The final scene lasted for about half an hour and involved the nursing team going over a treatment plan for the patient’s now full-blown drug addiction. In the scene, the nursing team explained to the patient how to use Narcan, what resources were available to her and what her options were. 
“That scene got a little intense because it was about 30 minutes of them being like, ‘Hi, you have a drug addiction. You might overdose,’” Hetland said. “When it was done after four hours straight of that simulation, I was like, ‘Wow, I can smile again.’”
For the nursing students, the simulations can also reach that “intense level,” but those situations lead to great practice for their future clinicals and careers. 
“The really hard part about mental health (type simulations) is we have to ask the hard questions,” Msick said. “The conversation flows really well until you get to (for example) the suicidal ideation questions. That’s always awkward.
“I don’t know why I feel awkward because when I go to the doctor and they ask me, I don’t feel awkward,” Msick explained. “But I feel really awkward when I’m asking.”
According to Zweifel, the simulations are designed for the students to practice getting comfortable with those “awkward” questions and figuring out what language works and what doesn’t. This semester, the students have also been focusing on the nonverbal reactions of their patients. 
“Practicing these skills in a simulated safe learning environment set's our students up for success with real patient encounters,” Zweifel said. 
“We’re working on noticing the patients’ nonverbals, their tendencies, which you are obviously not going to get with mannequin,” Msick said. “That’s another benefit of having a real patient.”
For the SPs, the simulations are a great time for them to work on their improv acting. Prior to the simulation, SPs are given some guidance on what their character is like and how they should answer their questions, but there is also some space for them to explore their own character and create some of their own nuances—all of which is invaluable acting practice. 
“There’s a little bit of an improv activity too because sometimes students will ask questions that you aren’t necessarily prepared for,” Hetland said. “You have to try and come up with an answer on the spot that aligns with the information you are given.”
For the nursing students, experience in the simulations is valuable practice time but watching other students’ simulations are also very valuable. The students work in groups and while two to three nursing students are participating in a simulation at a time, the rest of the group will be watching live in a debriefing room. After the simulation is complete, a faculty member facilitates student reflection time where students discuss what went well and what could have been improved. 

Jody Ness, an instructor in the College of Nursing, leads a debrief session.

“I’ve learned a lot just from watching the simulations,” Msick said. “There’s one student in our clinical group who always says the right things, so I’ve actually learned how to ask questions and go into those awkward conversations just from watching.

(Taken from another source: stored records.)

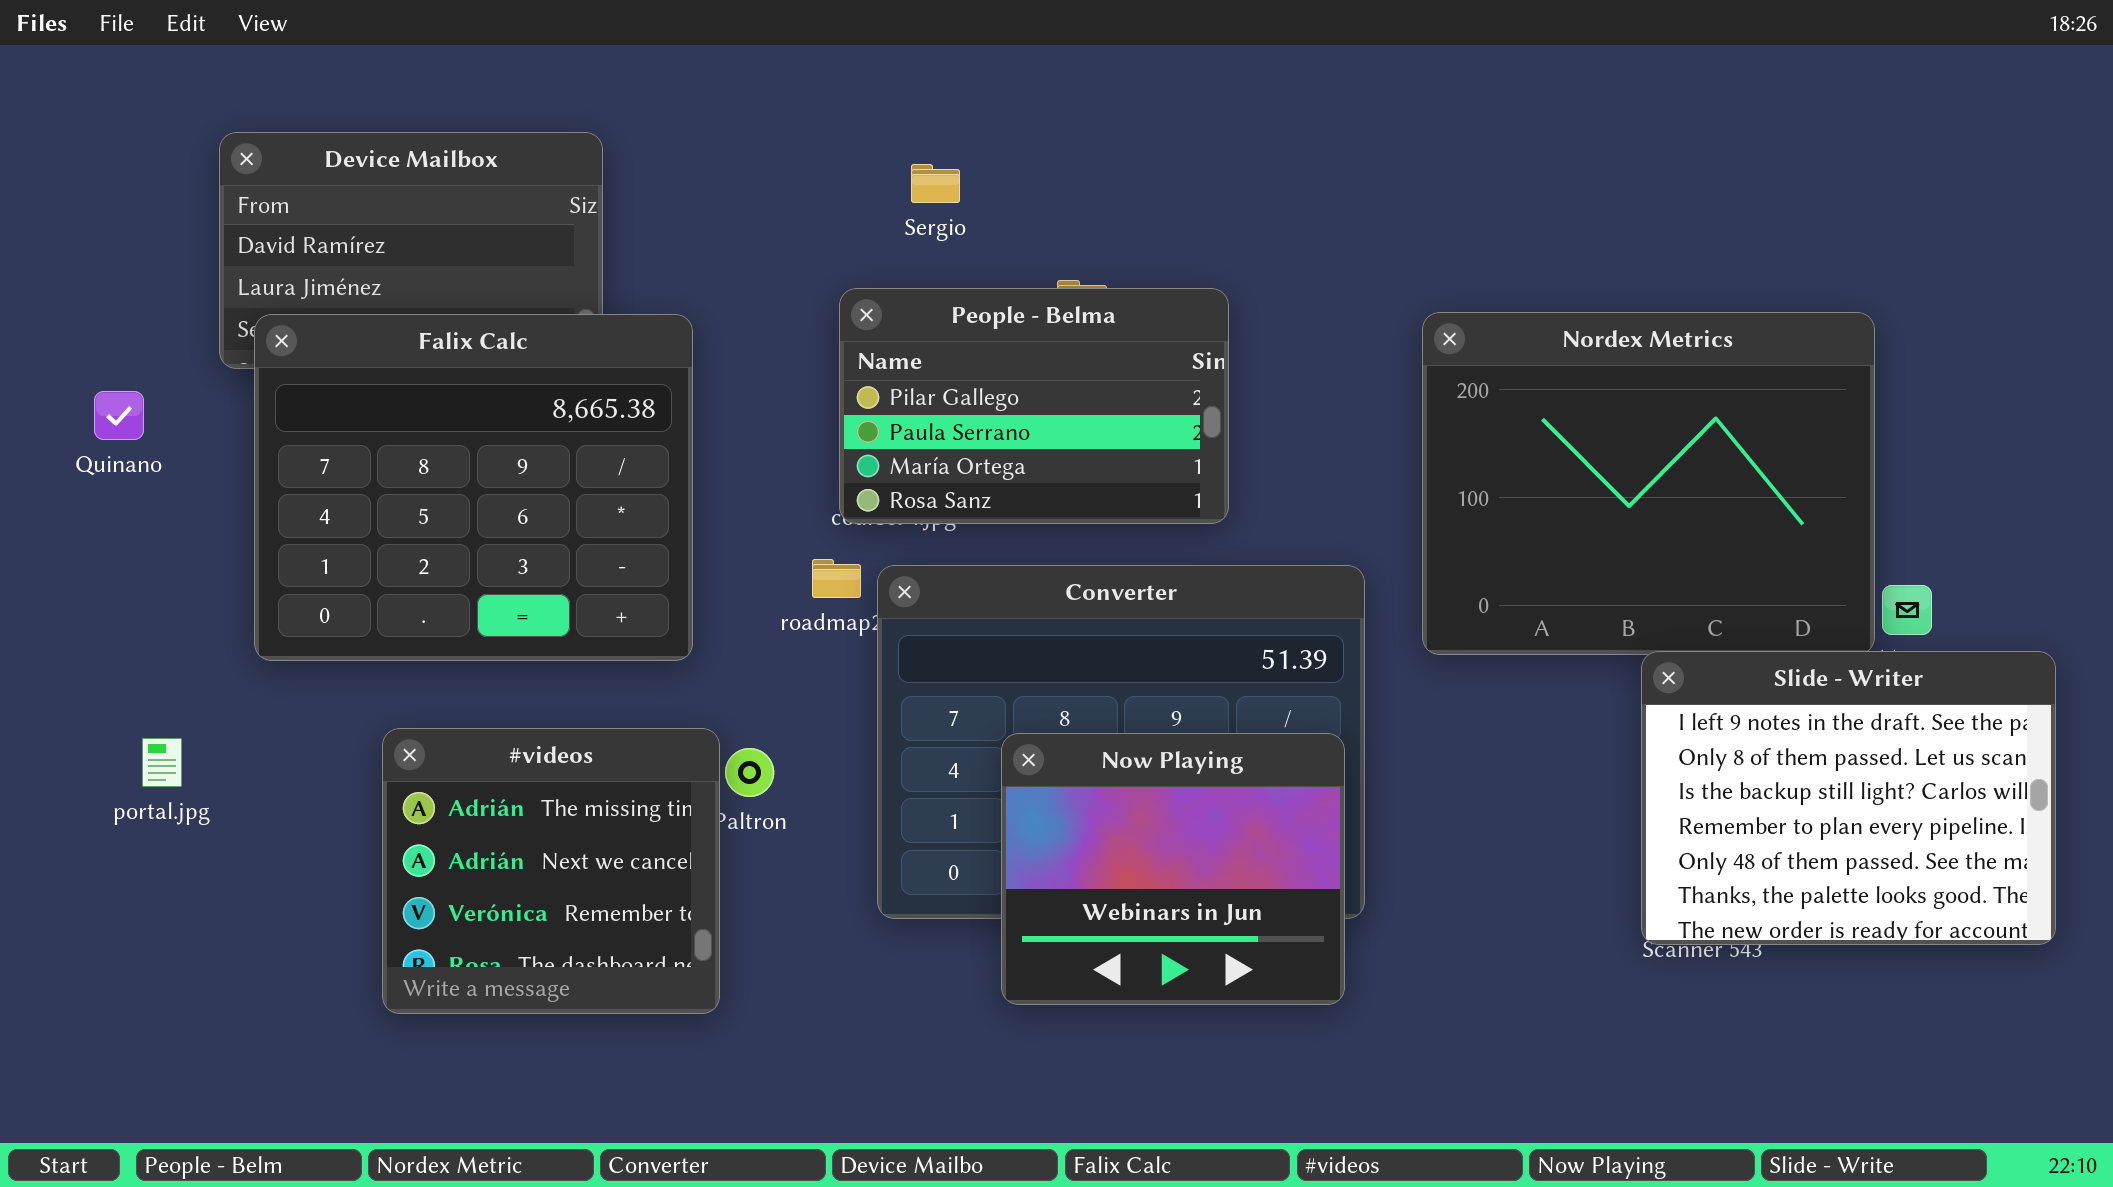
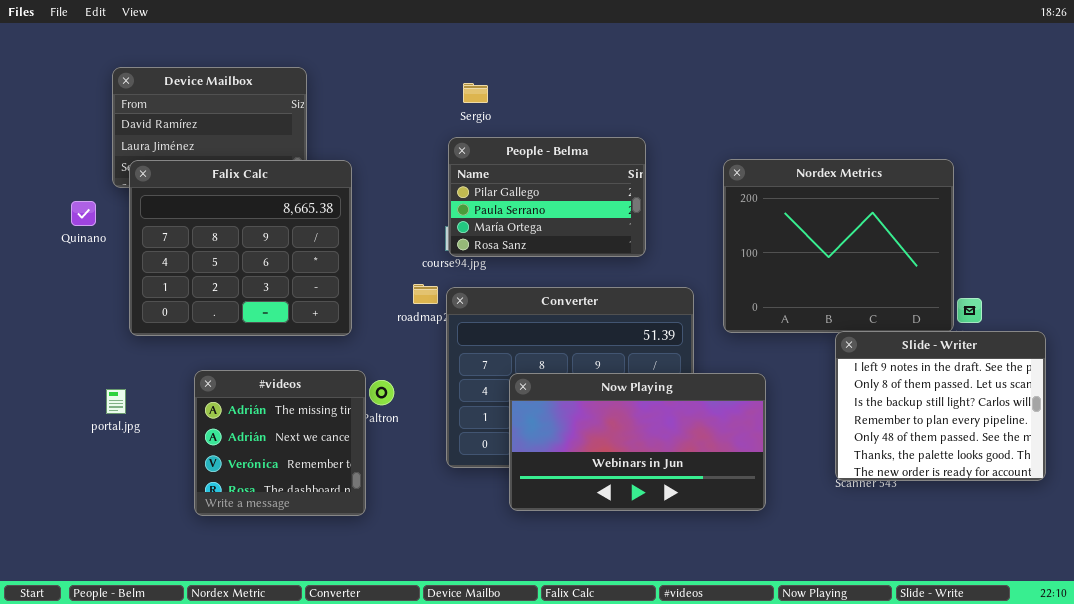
People - Belma: [839,288,1229,524] -> [448,137,646,257], moved
Quinano: [94,391,144,440] -> [71,201,96,226], moved
Now Playing: [1001,733,1345,1005] -> [509,373,766,511], resized
portal.jpg: [142,738,182,787] -> [106,389,126,414], moved

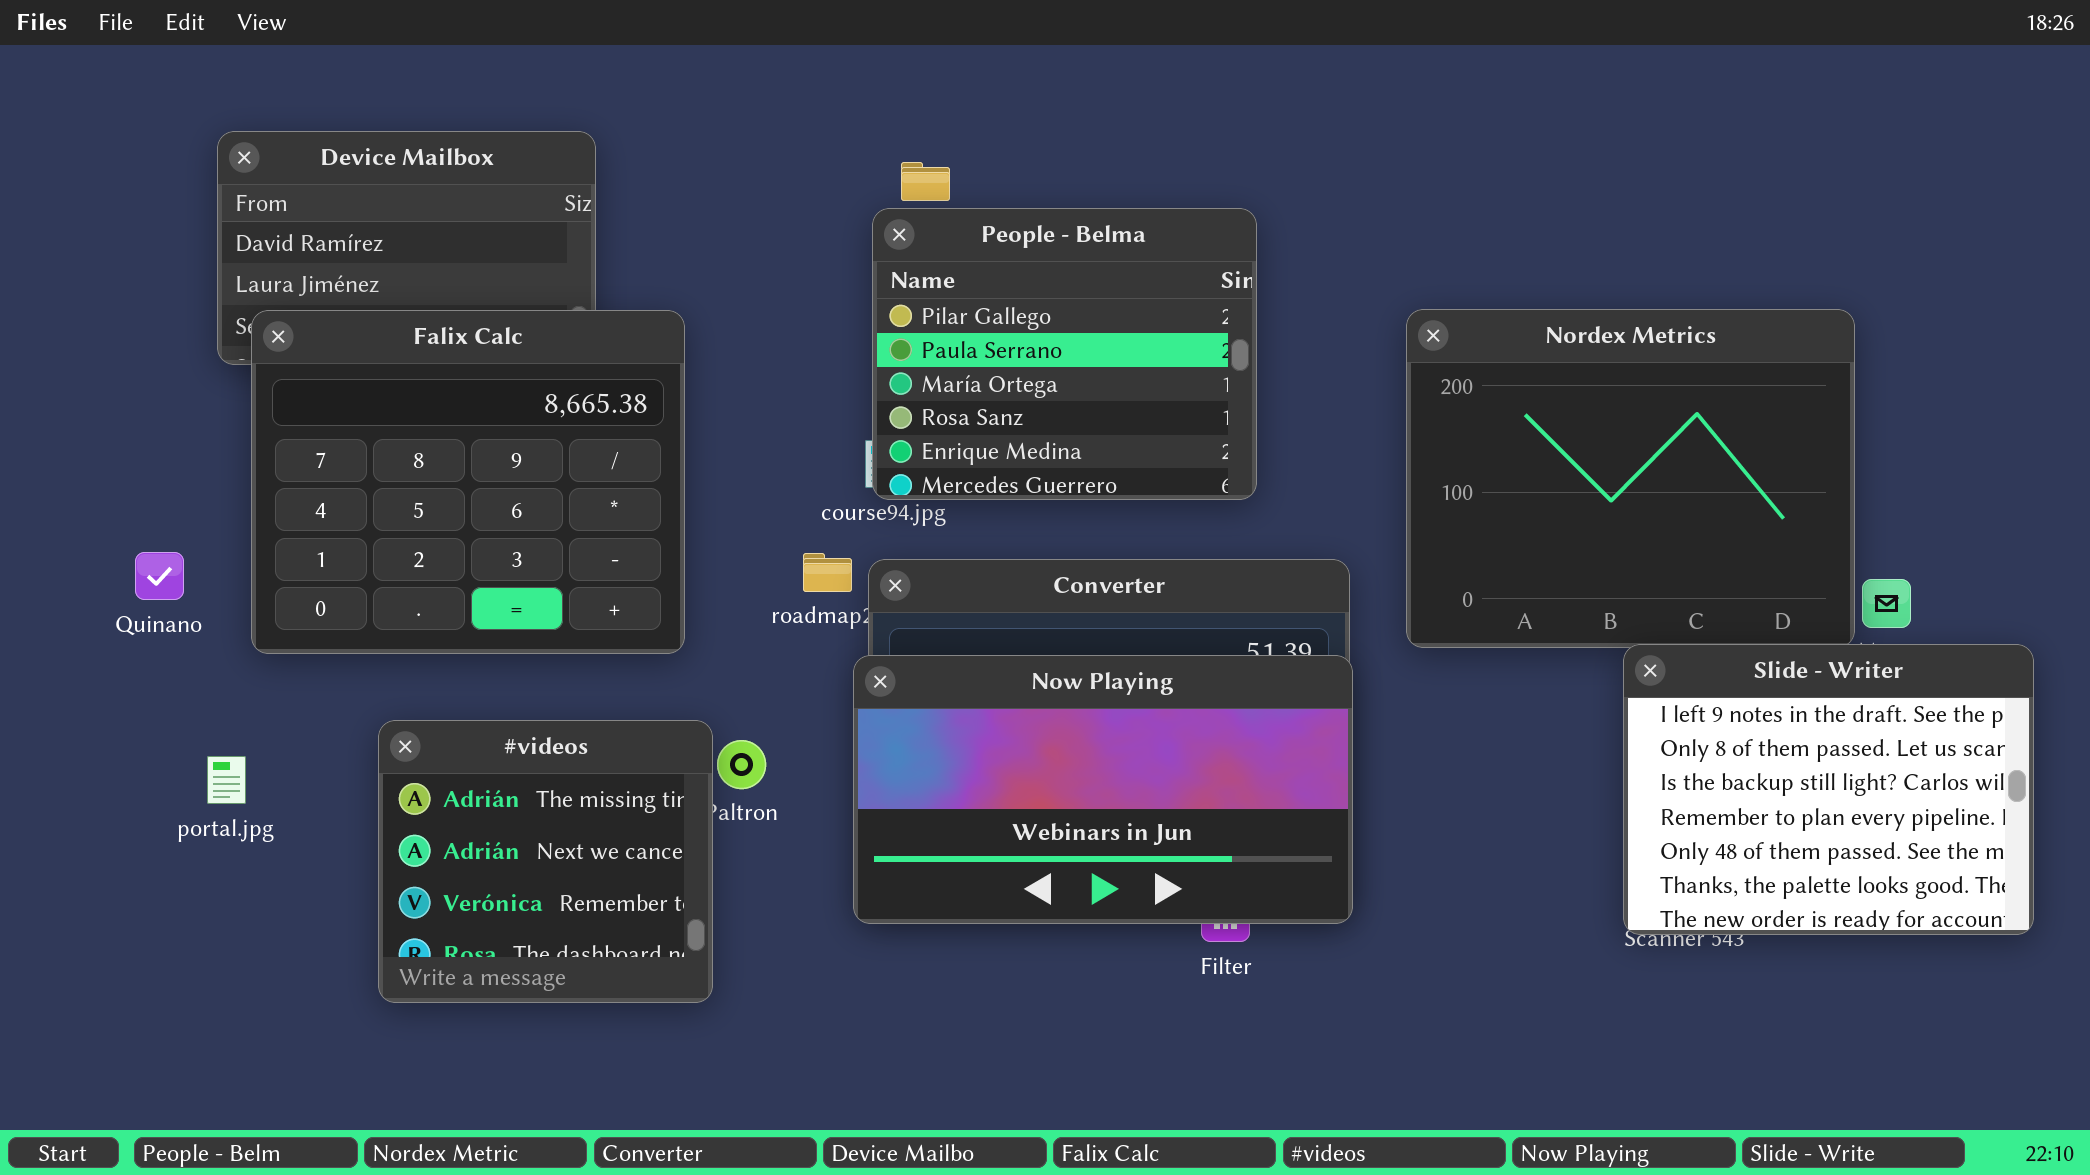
People - Belma: [448,137,646,257] -> [872,208,1257,500], resized
Quinano: [71,201,96,226] -> [135,552,184,600], moved
Now Playing: [509,373,766,511] -> [853,655,1353,924], moved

You can kind of learn what works and what doesn’t just from watching.” 
“We really encourage student led reflection in our debriefing sessions,” Zweifel said. “That is really the time when some of the best learning happens.”
For Msick, the biggest takeaway from this unique collaboration is the importance of patient interaction. 
“Understanding not only the nonverbals that I give off as a nurse, but what the patient’s nonverbals were as well,” Msick said. “That’s really important to pick up on.”
For Anderson, the realistic nature of the scenarios were very helpful in her training to become a nurse. 
“I really like being able to work with the theater students because I didn’t know them and wasn’t able to gauge how they actually act,” Anderson said. “It made the scenario feel very real.”